Sit back and relax with all that money you’ve earned. Freelancers get paid for their efforts and not the efforts of other people.

You Have 100% Job Security

No one can fire you when you’re the boss. Sure, freelancing and entrepreneurship has its ups and downs, but—as long as you keep at it—in the long run you’ll have complete control over your future and your earnings. That’s far better than working for someone who can, at any moment, tell you that the company—the same one you’d given so much to—suddenly doesn’t need you anymore.

You’ll Learn More than You Ever Thought Possible

Every day in freelance and entrepreneurial life brings new challenges, and you’ll learn from each of them. You’ll be more than a designer or a writer or a developer; you’ll be a businessperson, and you’ll learn to solve business problems every single day.

You’ll Gain Confidence

The world’s different when you’re the boss. People see you differently and treat you differently. Plus, you’ll handle client relations, sales, meetings, etc. by yourself without the company of colleagues, managers, etc. Your confidence increases in leaps and bounds when you’re a freelancer.

You Do the Work You Love

Admittedly, not all successful freelancers or entrepreneurs follow their passions, but most do, and even those who don’t find themselves coming to love what they do. Freelancing and entrepreneurship gives you pride in a job well done. Making your customers happy is a thrill. Seeing them come back time and again for more work is incredibly fulfilling. You make things happen as a business owner, and every business owner comes to love that feeling.

The Potential for Growth

Most freelancers and design agencies start small with solo practices, but from little acorns come great oak trees. Many freelancers go on to form their own companies, to hire staff and to build a lasting legacy. That’s something that could never happen as an employee; you’re always building someone else’s legacy, not your own.

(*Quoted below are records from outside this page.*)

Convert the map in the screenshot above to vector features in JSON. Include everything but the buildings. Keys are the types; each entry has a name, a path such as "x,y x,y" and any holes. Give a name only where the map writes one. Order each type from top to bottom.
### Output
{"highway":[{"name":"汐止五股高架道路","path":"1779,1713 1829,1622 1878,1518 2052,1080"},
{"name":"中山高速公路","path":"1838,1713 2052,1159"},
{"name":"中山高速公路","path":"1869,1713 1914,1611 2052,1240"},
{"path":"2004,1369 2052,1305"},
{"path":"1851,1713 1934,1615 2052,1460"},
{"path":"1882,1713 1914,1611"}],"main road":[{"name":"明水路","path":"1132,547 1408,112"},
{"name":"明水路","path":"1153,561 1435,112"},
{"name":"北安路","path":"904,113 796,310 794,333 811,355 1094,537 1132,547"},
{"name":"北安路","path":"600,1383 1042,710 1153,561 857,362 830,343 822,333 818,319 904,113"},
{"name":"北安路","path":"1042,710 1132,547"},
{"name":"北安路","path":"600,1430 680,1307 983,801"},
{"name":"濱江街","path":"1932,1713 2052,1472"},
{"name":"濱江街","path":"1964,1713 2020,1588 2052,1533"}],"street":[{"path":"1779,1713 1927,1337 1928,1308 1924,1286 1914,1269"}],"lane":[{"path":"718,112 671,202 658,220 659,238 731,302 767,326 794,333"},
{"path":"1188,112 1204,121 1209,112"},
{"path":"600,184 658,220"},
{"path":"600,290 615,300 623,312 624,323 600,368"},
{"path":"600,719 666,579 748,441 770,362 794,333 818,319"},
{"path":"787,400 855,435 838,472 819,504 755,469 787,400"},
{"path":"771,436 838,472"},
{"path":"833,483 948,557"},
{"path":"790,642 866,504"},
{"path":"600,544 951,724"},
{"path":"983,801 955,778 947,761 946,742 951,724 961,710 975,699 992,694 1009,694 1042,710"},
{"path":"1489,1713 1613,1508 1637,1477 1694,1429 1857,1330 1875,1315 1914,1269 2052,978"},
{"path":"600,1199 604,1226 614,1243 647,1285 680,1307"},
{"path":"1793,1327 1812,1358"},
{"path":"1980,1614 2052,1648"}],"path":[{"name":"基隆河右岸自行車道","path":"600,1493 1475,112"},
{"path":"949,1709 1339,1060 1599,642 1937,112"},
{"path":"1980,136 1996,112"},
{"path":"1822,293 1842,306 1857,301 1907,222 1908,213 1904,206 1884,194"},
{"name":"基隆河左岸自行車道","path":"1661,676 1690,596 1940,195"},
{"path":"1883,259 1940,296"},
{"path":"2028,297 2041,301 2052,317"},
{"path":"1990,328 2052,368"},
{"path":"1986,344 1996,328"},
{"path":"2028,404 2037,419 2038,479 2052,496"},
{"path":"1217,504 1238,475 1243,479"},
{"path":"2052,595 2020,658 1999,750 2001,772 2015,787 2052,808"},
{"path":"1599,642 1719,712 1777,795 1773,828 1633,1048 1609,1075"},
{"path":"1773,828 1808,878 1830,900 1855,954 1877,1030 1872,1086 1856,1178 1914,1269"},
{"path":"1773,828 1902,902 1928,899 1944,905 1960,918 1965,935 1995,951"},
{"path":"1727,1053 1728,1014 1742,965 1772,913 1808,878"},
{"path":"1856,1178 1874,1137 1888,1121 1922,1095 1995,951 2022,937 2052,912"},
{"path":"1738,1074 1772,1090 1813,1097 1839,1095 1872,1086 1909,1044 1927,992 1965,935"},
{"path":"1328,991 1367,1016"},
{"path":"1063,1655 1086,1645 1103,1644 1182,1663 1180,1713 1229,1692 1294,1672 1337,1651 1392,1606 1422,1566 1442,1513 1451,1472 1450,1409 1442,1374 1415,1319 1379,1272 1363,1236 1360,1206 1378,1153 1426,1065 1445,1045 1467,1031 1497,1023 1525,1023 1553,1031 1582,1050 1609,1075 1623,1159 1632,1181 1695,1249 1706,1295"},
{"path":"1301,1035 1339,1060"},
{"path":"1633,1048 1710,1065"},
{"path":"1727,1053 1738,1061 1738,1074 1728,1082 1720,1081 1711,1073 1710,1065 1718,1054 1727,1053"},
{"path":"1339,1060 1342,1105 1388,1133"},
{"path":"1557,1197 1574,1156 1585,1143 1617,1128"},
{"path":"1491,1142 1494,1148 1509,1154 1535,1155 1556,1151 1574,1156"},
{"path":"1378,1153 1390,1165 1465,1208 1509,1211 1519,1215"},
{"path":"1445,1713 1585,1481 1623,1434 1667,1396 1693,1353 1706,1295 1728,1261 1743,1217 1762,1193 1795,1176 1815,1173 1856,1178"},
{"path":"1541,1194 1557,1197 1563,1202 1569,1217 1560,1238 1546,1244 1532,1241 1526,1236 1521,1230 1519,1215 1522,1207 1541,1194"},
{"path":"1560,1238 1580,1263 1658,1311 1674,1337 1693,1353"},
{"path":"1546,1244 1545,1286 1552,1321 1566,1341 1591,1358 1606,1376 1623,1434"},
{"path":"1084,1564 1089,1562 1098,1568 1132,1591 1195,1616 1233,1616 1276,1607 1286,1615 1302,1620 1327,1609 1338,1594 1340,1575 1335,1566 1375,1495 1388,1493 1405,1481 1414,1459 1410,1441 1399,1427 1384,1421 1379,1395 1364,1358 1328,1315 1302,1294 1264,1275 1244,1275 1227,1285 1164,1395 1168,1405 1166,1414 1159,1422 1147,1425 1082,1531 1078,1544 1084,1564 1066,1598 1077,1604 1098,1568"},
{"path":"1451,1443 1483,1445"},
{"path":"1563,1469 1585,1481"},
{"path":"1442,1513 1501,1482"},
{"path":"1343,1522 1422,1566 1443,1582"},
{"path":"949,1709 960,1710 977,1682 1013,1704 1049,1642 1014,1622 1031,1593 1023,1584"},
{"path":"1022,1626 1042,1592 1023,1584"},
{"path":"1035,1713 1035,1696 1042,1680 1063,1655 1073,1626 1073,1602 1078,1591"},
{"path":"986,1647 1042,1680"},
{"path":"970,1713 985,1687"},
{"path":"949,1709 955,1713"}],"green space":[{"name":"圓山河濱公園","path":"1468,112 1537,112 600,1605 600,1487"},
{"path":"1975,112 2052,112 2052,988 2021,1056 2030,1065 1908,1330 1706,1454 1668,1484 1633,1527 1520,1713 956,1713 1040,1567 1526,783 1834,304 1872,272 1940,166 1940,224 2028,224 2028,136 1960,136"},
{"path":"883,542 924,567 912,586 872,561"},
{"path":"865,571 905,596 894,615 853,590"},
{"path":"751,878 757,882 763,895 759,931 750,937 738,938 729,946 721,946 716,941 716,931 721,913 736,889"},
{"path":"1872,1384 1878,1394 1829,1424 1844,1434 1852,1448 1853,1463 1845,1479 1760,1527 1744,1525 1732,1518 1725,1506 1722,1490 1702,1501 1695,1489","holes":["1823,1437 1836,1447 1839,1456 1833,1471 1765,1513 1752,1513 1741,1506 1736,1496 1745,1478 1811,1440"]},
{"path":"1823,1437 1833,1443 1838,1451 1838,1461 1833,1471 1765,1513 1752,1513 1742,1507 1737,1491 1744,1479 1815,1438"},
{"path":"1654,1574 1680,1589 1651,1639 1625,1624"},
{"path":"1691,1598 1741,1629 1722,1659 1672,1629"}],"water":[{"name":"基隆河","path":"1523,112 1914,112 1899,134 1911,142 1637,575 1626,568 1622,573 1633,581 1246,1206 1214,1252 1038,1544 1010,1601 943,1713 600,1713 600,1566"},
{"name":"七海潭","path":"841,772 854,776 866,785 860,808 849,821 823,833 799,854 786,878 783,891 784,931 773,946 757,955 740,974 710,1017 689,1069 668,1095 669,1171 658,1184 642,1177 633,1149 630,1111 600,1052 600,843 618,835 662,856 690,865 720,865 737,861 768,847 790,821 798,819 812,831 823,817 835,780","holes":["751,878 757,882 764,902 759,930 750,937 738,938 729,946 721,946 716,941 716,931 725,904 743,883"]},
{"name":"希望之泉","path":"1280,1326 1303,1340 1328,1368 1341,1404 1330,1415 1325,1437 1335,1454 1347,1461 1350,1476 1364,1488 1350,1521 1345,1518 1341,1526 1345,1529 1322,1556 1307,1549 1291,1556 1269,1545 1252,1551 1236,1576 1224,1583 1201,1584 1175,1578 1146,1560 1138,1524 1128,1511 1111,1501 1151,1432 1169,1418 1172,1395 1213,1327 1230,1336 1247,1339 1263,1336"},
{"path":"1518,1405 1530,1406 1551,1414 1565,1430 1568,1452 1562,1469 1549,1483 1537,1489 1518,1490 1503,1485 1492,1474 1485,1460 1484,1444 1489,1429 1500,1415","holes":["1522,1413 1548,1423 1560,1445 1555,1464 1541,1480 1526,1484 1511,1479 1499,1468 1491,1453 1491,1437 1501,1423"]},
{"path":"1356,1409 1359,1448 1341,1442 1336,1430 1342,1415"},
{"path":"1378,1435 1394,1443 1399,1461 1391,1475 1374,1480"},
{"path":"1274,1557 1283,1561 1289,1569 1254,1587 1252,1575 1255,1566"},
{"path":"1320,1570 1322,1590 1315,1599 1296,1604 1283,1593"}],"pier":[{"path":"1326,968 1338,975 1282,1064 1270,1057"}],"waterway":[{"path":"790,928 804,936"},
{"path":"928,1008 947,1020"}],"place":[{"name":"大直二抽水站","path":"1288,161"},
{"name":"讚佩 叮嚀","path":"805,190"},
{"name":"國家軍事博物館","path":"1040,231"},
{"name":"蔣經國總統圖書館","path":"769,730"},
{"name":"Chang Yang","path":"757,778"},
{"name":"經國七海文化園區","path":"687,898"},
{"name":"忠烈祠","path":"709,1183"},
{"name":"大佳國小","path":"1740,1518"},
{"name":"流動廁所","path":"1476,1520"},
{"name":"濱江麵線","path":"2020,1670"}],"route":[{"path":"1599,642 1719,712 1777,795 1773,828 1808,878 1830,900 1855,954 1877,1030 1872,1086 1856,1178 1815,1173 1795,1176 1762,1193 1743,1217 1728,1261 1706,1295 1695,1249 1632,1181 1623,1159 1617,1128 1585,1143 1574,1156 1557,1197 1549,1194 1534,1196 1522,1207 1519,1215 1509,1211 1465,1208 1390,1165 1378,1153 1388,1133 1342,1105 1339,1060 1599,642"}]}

Great things come from small beginnings. Freelancers and design agencies who embrace their potential can build bigger businesses in their own image.

The Take Away

You have dozens of reasons to start your own business as a freelancer or entrepreneur, and the list above comprises only a small section. Nevertheless, it certainly contains the most popular reasons. Take your time to consider which of them appeals the most to you.